In the EU, however, the process is more complex. Once the legal review and translation into all member states’ languages has been completed (a process that can take several months), the trade agreement will be submitted for ratification by the European Council where EU countries are represented by their Trade Ministers. A minimum of four states representing at least 35% of the EU population could block the agreement. France, Austria and Poland have stated that they oppose the deal but would need another large country to reach the critical threshold. Italy could join, but it is also possible that in the coming months the guarantees and transition deadlines offered to farmers by the European Commission will be enough to convince the more sceptical countries. The trade agreement will also have to be ratified by the European Parliament, where it should in principle have at least the support of the European People’s Party, the European Social Democrats and the Renew group of liberals (excluding the French MEPs).
Therefore, even if the European ratification process goes smoothly, the trade agreement will take more than a year to enter into force, and the overall agreement could take several years as it requires the approval of all the national parliaments of the EU countries.
Conclusions
The EU-MERCOSUR agreement is one of the few trade agreements left with great trade-creation potential. First, because MERCOSUR tariffs remain high in many sectors (manufacturing, chemicals, pharmaceuticals and agriculture) and the same is true for certain EU sectors (especially agriculture). Secondly, because they are complementary economic blocks: MERCOSUR has the potential to become a major supplier to the EU in critical minerals, renewable energies and agricultural products. The EU has the capital, technology and know-how that MERCOSUR needs to move towards a productive matrix of higher value-added and sophistication.
If ratified, the EU would have free trade agreements with 94% of Latin America’s GDP, compared with 44% for the US and only 14% for China, thus becoming Latin America’s main strategic partner and a leading player in the region.
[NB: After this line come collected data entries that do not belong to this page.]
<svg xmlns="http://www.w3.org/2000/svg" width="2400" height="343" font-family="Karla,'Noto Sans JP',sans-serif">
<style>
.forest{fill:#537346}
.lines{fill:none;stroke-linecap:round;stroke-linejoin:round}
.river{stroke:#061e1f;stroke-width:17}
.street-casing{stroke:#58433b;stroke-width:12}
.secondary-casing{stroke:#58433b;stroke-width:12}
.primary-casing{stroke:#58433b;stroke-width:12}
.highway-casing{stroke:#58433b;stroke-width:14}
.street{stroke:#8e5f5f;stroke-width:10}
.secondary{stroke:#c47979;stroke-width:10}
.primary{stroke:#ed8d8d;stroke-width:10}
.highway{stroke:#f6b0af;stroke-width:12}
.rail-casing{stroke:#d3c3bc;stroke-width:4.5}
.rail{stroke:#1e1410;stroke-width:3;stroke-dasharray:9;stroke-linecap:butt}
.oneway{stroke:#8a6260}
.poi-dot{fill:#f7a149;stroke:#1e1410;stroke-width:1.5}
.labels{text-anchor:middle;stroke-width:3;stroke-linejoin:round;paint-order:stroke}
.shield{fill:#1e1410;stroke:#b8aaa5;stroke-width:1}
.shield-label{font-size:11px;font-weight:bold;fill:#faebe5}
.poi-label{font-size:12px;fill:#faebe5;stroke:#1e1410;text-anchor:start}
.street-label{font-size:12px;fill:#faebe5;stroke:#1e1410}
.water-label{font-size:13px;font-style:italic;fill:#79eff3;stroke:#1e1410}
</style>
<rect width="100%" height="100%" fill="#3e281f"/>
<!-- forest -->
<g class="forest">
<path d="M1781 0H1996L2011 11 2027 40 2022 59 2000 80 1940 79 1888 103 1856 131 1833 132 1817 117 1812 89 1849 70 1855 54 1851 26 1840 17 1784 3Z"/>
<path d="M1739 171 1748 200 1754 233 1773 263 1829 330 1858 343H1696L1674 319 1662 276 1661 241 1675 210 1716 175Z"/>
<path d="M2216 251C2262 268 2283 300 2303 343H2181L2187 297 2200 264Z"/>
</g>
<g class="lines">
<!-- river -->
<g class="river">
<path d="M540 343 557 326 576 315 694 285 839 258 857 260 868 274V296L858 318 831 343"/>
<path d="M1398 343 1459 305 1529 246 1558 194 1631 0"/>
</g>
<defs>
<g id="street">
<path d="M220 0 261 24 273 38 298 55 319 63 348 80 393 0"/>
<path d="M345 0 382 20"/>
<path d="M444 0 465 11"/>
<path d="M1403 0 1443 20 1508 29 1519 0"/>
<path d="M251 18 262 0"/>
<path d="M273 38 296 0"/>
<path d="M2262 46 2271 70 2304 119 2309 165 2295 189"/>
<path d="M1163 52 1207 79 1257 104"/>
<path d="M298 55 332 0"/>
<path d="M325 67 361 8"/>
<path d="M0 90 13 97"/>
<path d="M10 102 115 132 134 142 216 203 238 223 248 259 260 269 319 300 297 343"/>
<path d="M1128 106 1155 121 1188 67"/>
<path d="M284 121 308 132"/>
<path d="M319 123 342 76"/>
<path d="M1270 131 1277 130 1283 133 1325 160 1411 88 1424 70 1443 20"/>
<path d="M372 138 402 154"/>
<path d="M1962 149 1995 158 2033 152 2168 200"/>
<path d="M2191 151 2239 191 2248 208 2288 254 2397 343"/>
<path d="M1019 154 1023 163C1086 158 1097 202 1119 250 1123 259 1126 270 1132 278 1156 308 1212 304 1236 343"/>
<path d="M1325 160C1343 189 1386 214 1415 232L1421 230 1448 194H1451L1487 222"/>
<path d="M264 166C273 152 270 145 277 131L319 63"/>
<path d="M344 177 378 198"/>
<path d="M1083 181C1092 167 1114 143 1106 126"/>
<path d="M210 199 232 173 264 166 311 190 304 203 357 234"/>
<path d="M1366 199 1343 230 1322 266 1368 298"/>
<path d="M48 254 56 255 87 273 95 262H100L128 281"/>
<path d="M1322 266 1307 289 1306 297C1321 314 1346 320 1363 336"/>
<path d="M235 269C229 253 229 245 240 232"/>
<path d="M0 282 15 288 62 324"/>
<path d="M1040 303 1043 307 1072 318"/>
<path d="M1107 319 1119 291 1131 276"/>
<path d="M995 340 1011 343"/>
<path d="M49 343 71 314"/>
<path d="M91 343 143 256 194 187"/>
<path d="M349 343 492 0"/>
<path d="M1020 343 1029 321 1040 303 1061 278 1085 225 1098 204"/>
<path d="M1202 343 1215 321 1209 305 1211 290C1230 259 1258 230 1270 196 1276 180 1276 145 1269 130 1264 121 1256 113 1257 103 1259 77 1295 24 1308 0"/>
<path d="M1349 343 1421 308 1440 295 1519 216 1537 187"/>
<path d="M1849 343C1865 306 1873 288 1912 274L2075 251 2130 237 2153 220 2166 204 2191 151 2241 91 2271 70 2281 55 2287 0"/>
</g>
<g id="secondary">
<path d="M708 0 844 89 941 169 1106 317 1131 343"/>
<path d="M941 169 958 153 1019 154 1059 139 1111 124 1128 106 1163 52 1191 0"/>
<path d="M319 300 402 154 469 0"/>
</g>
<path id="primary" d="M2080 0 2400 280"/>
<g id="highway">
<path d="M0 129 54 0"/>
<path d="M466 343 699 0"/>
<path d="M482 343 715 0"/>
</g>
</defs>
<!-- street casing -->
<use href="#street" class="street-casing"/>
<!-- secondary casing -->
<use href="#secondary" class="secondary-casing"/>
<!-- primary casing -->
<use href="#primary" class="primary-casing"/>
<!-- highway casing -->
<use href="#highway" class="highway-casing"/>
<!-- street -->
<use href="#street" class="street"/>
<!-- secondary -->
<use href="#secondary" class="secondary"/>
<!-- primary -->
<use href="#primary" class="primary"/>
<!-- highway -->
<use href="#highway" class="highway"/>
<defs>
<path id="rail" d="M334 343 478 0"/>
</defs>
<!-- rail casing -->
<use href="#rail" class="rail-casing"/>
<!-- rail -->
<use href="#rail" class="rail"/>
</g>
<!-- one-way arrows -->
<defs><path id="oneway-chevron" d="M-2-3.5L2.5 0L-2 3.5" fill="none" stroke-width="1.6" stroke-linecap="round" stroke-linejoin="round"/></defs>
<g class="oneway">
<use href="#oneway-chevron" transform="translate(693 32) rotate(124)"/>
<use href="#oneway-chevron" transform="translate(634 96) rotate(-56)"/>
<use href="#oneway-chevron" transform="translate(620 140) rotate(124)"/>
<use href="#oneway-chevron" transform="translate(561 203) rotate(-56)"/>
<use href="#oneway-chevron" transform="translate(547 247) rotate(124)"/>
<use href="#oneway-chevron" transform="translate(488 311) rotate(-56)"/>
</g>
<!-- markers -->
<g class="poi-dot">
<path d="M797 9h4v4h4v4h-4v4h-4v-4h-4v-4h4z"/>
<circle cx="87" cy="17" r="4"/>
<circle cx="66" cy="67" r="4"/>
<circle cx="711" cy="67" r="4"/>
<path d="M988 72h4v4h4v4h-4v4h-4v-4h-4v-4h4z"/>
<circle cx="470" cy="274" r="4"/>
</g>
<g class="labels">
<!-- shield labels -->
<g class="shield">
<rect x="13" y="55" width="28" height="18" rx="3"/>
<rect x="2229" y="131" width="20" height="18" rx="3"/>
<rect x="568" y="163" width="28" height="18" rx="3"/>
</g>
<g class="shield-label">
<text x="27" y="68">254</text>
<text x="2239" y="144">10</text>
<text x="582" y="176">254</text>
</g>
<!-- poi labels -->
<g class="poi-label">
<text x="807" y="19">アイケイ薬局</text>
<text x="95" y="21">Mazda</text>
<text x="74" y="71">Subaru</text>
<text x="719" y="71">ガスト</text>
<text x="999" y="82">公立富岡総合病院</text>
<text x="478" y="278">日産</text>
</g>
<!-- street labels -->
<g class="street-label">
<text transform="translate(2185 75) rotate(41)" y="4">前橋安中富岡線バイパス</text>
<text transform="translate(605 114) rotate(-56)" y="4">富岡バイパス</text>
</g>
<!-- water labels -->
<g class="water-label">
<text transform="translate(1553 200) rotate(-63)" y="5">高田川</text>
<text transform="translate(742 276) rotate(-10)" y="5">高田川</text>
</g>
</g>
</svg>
MERCOSUR, for its part, will consolidate and strengthen its trade and investment relations with the EU, its second-largest trading partner after China, but a very important buyer of high value-added products, essential for the creation of value chains and for productive development.
The impact of the EU-MERCOSUR trade agreement on bilateral trade flows between the EU and MERCOSUR countries (resulting from the elimination of both tariff and non-tariff barriers) will be very significant. In the long term, trade flows (calculated as the average of exports and imports) are expected to increase by 37% with a limited negative impact on EU and MERCOSUR trade with other geographic regions.
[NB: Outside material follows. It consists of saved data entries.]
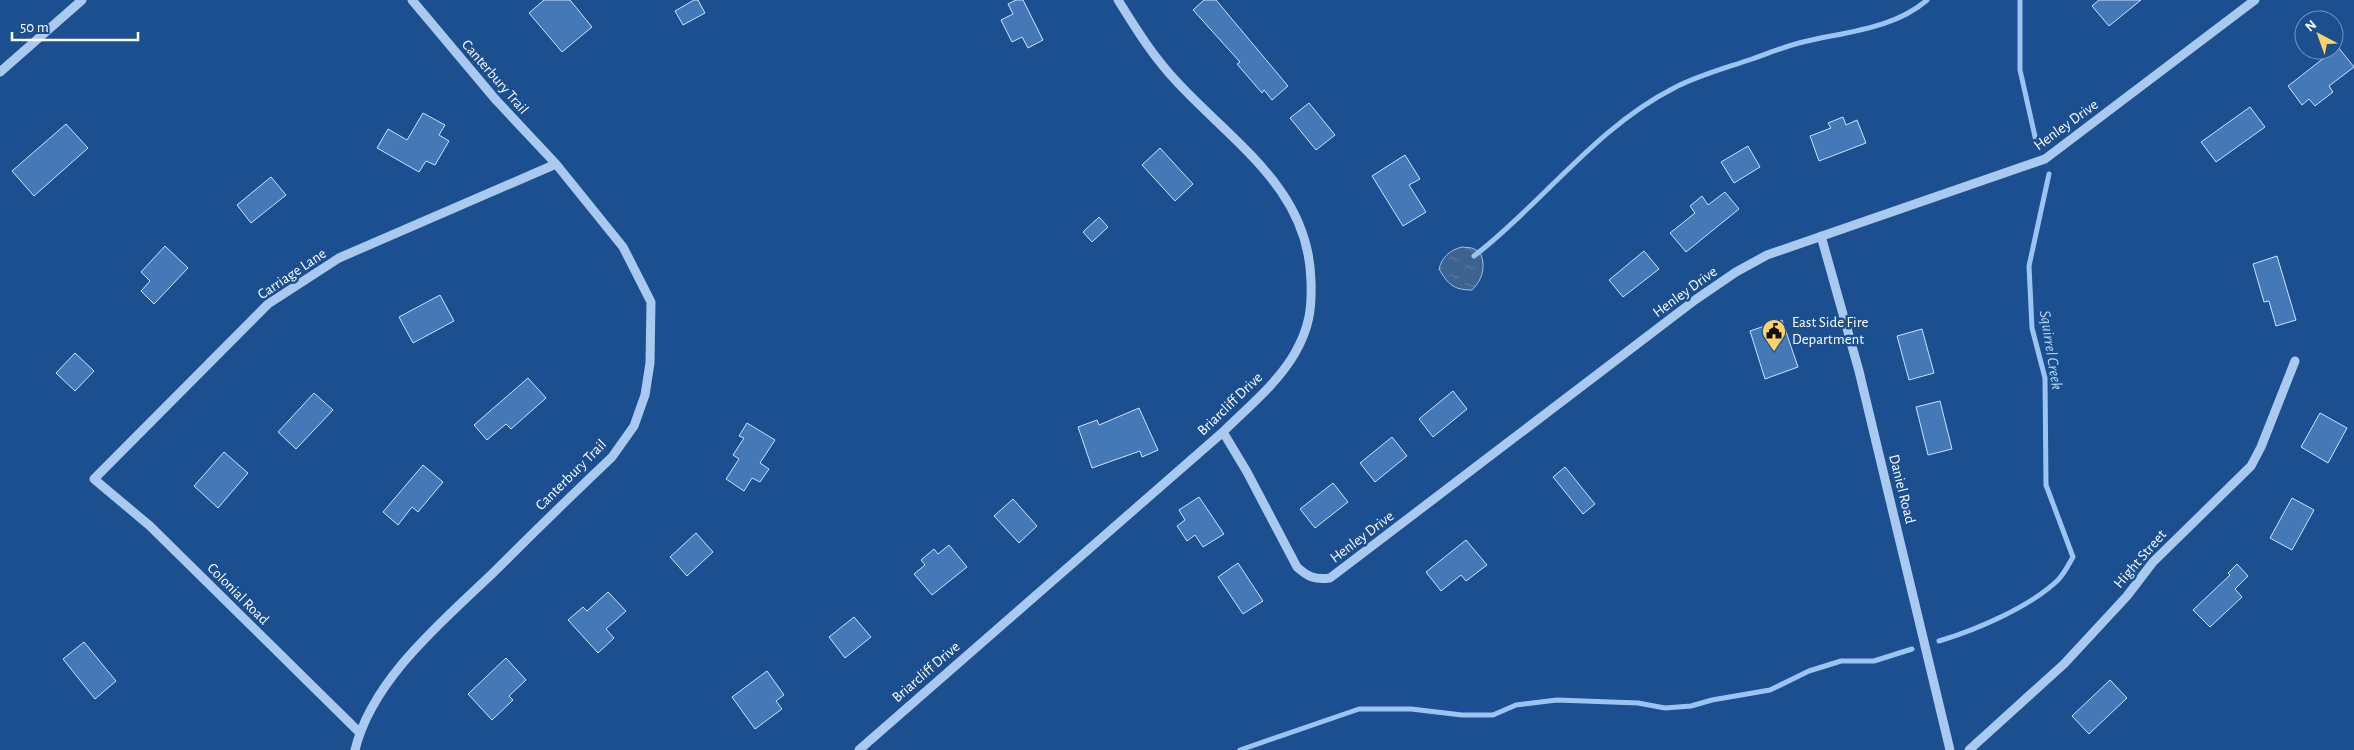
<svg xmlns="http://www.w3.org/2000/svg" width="2354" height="750" viewBox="0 0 2354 750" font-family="'Alegreya Sans',sans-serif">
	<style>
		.water { fill: url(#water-ripples); stroke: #9cc4f0 }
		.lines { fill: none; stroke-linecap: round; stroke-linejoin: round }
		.stream { stroke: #9cc4f0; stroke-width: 5 }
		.building { fill: #4478b7; stroke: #cfe3fa }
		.minor { stroke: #a9c9ee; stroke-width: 9 }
		.labels { text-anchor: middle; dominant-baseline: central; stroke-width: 5; stroke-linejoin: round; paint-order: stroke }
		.street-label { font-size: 15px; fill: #fff; stroke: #1b4f8f }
		.poi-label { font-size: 15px; fill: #fff; stroke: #1b4f8f; text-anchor: start }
		.water-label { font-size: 16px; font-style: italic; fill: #b5d3f5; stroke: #1b4f8f }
	</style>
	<defs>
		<pattern id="water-ripples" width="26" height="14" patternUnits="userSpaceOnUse" patternTransform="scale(1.25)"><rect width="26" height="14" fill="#3c6290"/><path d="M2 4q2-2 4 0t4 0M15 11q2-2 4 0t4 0" fill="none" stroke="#597aa1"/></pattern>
	</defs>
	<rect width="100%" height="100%" fill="#1b4f8f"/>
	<path class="water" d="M1462,247L1472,248L1480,252C1486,266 1483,279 1472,290C1453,290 1448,284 1439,269C1442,257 1450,250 1462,247Z"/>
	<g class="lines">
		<path class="stream" d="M2020,0V70L2036,141
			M1474,256C1543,203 1595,128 1674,88C1699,75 1726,68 1752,59C1769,53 1786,46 1803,42C1844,32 1894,29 1927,0
			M1939,641C1976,630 2030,607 2058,580C2064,574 2069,564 2073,557L2046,485L2045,378L2032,328L2029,266L2049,174
			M1240,750L1359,709H1411L1462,715H1493L1516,705L1557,700L1638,703L1665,708L1691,706L1712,700L1770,690L1809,671L1841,661H1874L1912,649"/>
	</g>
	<path class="building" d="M544,0H570L592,27L562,52L529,13Z
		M694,0H698L705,13L683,25L675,11Z
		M1016,0H1023L1043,40L1028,48L1022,37L1012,42L1001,20L1013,14L1008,4Z
		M1204,0H1216L1288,86L1272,100L1264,90L1262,93L1237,64L1240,62L1193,10Z
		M2099,0H2141L2109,26L2092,6Z
		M2338,47L2354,67L2329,86L2333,92L2315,106L2309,99L2302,105L2288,86Z
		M1309,103L1335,135L1316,150L1290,118Z
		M2250,107L2265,127L2216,162L2201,142Z
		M423,113L445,125L439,135L449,141L435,165L426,161L419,172L377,148L388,129L407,140Z
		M1843,117L1846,125L1857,120L1866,143L1819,161L1810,136L1831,128L1828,123Z
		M66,124L88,148L34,196L12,171Z
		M1748,146L1760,167L1734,183L1721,162Z
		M1160,148L1193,184L1175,201L1142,165Z
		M1405,155L1420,179L1409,185L1426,212L1403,226L1372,176Z
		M271,177L286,195L251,223L237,205Z
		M1725,192L1739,209L1686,252L1670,233L1695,213L1690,206L1702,196L1708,205Z
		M1099,217L1108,227L1092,242L1083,232Z
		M165,246L188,268L154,304L141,291L150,281L141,272Z
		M1644,251L1659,269L1623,297L1609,280Z
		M2277,256L2296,320L2276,326L2269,301L2264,302L2253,264Z
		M440,295L454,321L413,343L399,317Z
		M1782,320L1798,367L1765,379L1750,331Z
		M1922,329L1934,373L1909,380L1897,336Z
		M75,353L94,371L75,391L56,373Z
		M528,378L546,398L511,429L506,424L487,440L474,425Z
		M1453,391L1467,409L1433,437L1419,419Z
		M314,393L333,410L296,449L278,432Z
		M1940,401L1952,449L1928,455L1916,407Z
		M1139,408L1158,450L1142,457L1140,451L1092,468L1078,427L1097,420L1099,425Z
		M2320,413L2347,428L2328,463L2301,447Z
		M747,423L775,440L760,463L769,469L760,482L752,478L744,491L726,479L739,459L733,455L744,438L739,436Z
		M1392,437L1407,456L1375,482L1360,463Z
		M224,452L248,473L218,508L194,486Z
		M423,465L443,482L418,512L412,507L398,525L383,512Z
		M1565,467L1595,504L1583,514L1553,477Z
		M1333,483L1348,502L1315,528L1300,509Z
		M1199,497L1224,534L1203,547L1195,535L1187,541L1177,526L1185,520L1179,510Z
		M2292,498L2314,510L2292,550L2270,538Z
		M1013,499L1037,526L1019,543L994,516Z
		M696,533L713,552L687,576L670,557Z
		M1466,540L1487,565L1466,581L1461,575L1441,591L1426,572Z
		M949,545L967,567L932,595L914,574L925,565L921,560L934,549L938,554Z
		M1238,563L1263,601L1243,614L1218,577Z
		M2237,564L2248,576L2235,589L2242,597L2210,627L2193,610L2230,575L2228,573Z
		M608,592L626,611L606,629L614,638L598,653L568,620L583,607L587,611Z
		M854,617L871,637L845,658L829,637Z
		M84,642L116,681L95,699L63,659Z
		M506,658L526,680L509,696L513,700L492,720L468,694Z
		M767,671L784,695L776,701L782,709L755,729L732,697Z
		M2110,680L2127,698L2089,734L2072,716Z"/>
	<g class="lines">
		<path class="minor" d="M0,72L82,0
			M1821,236L1859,371L1950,750
			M1223,432L1247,472L1297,567C1308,577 1315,580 1330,578L1695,300L1736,272L1767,255L2045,159L2255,0
			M359,732L150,526L94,479L268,304L339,258L556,164
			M355,750C372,679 443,621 494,572C533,533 572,495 612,457L634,426L645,395L650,363L651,302L623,247L556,164L496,100L412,0
			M859,750L1223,432C1248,407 1277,384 1295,353C1309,328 1312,310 1311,281C1309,190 1235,144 1178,83C1154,58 1136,29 1118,0
			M1969,750L2064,664L2127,596L2153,562L2251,466L2261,447L2295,361"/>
	</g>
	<defs>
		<g id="civic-pin" transform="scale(1.25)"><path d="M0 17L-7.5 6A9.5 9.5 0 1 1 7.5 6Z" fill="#ffd166" stroke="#1b4f8f"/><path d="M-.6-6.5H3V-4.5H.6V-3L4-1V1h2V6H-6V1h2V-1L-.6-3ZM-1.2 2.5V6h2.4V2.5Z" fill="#111"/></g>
	</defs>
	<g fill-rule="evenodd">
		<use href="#civic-pin" x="1774" y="331"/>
	</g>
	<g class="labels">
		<g class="street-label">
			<text transform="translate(495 77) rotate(49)">Canterbury Trail</text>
			<text transform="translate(2066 125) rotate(-36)">Henley Drive</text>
			<text transform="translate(292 274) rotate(-34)">Carriage Lane</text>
			<text transform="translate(1685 292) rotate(-36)">Henley Drive</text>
			<text transform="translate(1230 404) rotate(-44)">Briarcliff Drive</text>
			<text transform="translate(571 475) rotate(-45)">Canterbury Trail</text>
			<text transform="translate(1902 489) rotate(76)">Daniel Road</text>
			<text transform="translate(1362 537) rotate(-37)">Henley Drive</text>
			<text transform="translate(2140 559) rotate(-49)">Hight Street</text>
			<text transform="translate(238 594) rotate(45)">Colonial Road</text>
			<text transform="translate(926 672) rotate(-41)">Briarcliff Drive</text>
		</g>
		<g class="poi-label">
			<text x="1792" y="322">East Side Fire<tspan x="1792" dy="17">Department</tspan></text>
		</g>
		<g class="water-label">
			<text transform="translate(2051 350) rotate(81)">Squirrel Creek</text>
		</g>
	</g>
	<g transform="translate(2319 35) rotate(319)"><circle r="24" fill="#1b4f8f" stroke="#7695bc"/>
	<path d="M0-4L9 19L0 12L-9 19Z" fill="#ffd166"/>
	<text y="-8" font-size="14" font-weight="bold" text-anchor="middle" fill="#ffffff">N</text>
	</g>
	<path d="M12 32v8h126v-8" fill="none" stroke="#ffffff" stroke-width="2.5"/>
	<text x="20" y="32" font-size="15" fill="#ffffff" stroke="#1b4f8f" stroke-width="4" paint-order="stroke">50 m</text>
</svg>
Last but not least, the geopolitical relevance of the agreement cannot be underestimated. There are few regions in the world with such similar values: a shared cultural heritage, an adherence to democracy, the rule of law and respect for human rights, and a commitment to a rules-based international order.
[1] The agreement stalled for years due to opposition from France and other EU countries (such as Austria, the Netherlands and now Poland), which demanded environmental guarantees from Brazil and expressed concern about possible harm to European farmers. Simultaneously, the protectionist governments of Brazil and Argentina, concerned about their manufacturing industries, especially the automobile industry, did not prioritise ratification.
[2] Other studies have estimated the impact of the agreement on GDP. One by several professors at the London School of Economics put the increase in GDP at €10.9 billion for the EU (0.1% of GDP) and €7.4 billion for MERCOSUR (0.3% of GDP) by 2032. In the case of Spain, the impact analysis of the Secretary of State for Trade estimates that Spanish GDP could grow by up to 0.23% thanks to the agreement, once all its gains have materialised.